As the Cupcake Crumbles — What Small Businesses Can Learn.

cupcake12I don’t know whether I’m happy or sad.  One of my favorite bakeries, Crumbs, is closing its doors.  I’m sad because I enjoyed stopping by one of its stores near my Manhattan apartment to pick up cupcakes to give as a thank you gift or a special recognition for someone with whom I worked.  But I’m happy because each one of those decadent cupcakes packed about 600 calories.  It takes a lot of exercise to cancel one of those puppies out.

Crumbs Bake Shop opened its first store in March 2003 on the Upper West Side of Manhattan during the beginning of what many refer to as the cupcake craze.  Cupcakes had been a staple at children’s birthday parties and PTA bake sales for decades.  But someone decided to give the old faithful cupcake a serious make-over and it re-emerged as the hottest new desert trend.

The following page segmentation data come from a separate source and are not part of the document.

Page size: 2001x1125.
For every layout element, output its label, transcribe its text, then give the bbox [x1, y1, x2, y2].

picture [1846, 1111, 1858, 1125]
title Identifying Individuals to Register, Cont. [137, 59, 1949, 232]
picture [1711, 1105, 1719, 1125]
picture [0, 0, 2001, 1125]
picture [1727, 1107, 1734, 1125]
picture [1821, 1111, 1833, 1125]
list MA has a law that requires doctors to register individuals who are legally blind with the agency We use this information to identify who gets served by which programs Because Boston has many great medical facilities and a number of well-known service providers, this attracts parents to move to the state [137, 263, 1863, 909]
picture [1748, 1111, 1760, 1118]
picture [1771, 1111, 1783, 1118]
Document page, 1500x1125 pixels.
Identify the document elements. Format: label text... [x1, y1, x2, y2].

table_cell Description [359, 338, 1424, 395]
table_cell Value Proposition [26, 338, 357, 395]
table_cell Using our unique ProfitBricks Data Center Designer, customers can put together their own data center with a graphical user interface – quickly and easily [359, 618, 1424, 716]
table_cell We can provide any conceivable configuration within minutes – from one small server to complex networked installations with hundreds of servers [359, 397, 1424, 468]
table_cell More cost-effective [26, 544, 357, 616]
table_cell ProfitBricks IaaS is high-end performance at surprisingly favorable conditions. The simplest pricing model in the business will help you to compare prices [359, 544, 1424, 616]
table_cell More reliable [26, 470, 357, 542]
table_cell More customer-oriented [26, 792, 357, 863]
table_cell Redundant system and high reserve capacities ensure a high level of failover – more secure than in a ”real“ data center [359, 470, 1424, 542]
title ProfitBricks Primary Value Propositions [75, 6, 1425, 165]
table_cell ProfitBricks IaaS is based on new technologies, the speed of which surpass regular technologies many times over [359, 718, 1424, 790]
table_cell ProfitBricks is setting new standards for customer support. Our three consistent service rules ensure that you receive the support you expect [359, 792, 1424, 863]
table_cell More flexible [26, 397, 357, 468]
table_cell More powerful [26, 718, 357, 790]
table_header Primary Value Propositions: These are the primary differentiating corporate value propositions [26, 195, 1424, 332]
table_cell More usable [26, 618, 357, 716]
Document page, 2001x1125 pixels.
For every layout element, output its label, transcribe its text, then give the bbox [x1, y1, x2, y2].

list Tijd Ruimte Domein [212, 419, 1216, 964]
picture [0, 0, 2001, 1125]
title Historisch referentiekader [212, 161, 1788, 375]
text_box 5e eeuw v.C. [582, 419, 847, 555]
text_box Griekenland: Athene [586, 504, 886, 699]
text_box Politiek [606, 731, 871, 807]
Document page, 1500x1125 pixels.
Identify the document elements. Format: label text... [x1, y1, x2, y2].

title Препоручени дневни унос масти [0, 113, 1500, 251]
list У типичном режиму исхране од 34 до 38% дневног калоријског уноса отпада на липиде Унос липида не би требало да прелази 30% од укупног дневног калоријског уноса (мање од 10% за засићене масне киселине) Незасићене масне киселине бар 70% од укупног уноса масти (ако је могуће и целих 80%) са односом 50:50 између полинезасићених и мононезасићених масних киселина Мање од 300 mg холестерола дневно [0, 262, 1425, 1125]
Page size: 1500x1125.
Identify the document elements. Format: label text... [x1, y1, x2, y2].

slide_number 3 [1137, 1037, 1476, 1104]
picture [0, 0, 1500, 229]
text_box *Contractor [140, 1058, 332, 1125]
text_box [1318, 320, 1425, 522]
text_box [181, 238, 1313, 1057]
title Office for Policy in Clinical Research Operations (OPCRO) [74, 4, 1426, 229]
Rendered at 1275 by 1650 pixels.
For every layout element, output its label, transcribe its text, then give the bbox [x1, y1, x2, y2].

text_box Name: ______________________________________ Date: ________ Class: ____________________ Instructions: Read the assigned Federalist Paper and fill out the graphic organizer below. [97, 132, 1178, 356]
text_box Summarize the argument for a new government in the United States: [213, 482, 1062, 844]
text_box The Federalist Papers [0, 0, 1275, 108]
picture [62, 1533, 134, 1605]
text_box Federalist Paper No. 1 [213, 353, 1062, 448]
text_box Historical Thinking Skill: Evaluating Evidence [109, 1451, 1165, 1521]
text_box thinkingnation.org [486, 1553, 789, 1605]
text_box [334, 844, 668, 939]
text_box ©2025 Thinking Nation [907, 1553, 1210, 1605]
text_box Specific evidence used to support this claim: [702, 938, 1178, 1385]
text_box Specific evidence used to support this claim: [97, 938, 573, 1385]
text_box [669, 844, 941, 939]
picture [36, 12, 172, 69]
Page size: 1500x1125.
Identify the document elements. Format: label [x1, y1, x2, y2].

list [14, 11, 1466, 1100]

Riding the cupcake wave, Crumbs became an iconic brand offering its signature 4-inch cupcakes with think layers of frosting in myriad flavors including cookie dough, carrot cake and red velvet cheesecake.  And customers paid a hefty price for the sugary indulgences — each cupcake cost as much as $4.50.  That’s a far cry from the community bake sale prices.

Three years ago, Wall Street embraced cupcakes when Crumbs went public and the company grew quickly.  In its heyday, the brand had 78 locations in 12 US states and the District of Columbia.  But its success was short lived.  Customers soon tired of the tasty treats and business slowed.  The company experienced several years of financial losses caused in part by its rapid expansion.  Last year, Crumbs posted a loss of $18.2 million.  It’s stock which reached a high of $13 per share, tumbled to less than 30 cents resulting in the Nasdaq suspending the company from the exchange and Crumbs defaulting on millions in loans.

There is an important lesson to be learned for all of us in small businesses.  You don’t want to be a one trick pony because eventually customers will tire of the same old, same old and move on.  You may hang on for a while, but most likely if you don’t diversify your offering and keep up with market trends, your business will fail.

Crumbs CEO Ed Slezak noted in an interview with CNBC that the cupcake is “too narrow of an assortment” and “too tight a niche to attract a sufficient number of people.”  He added,  “At the heart of it, I think that cupcakes by themselves do not attract enough people every day any longer.” he added.

Perhaps, if Crumbs had broadened its product offerings it would have been sustainable.  But as  Kevin Burke, managing partner of Trinity Capital, LLC, a Los Angeles investment banking firm noted, in an interview with The Wall Street Journal,  “The novelty has worn off.”

Crumbs was a one trick pony.  So as the cupcake crumbles, make sure your business product or service is sustainable.  There will always be trends and fads in business, that’s why it’s imperative to pay attention to market trends.  Diversify your business so your success is not dependent on one product or service.